### Work required
In the listing, some lines may hold the string "after"; report how many do, as a bare number.
═══ Extracted records ═══
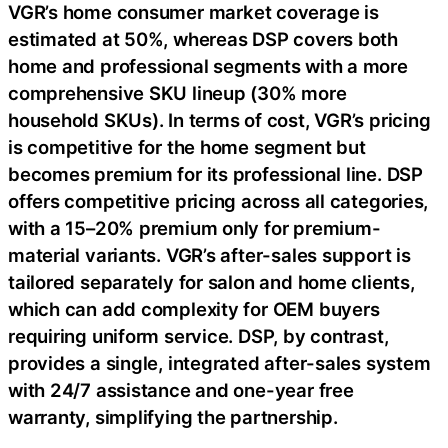
VGR’s home consumer market coverage is
estimated at 50%, whereas DSP covers both
home and professional segments with a more
comprehensive SKU lineup (30% more
household SKUs). In terms of cost, VGR’s pricing
is competitive for the home segment but
becomes premium for its professional line. DSP
offers competitive pricing across all categories,
with a 15–20% premium only for premium-
material variants. VGR’s after-sales support is
tailored separately for salon and home clients,
which can add complexity for OEM buyers
requiring uniform service. DSP, by contrast,
provides a single, integrated after-sales system
with 24/7 assistance and one-year free
warranty, simplifying the partnership.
═══
### Solution
2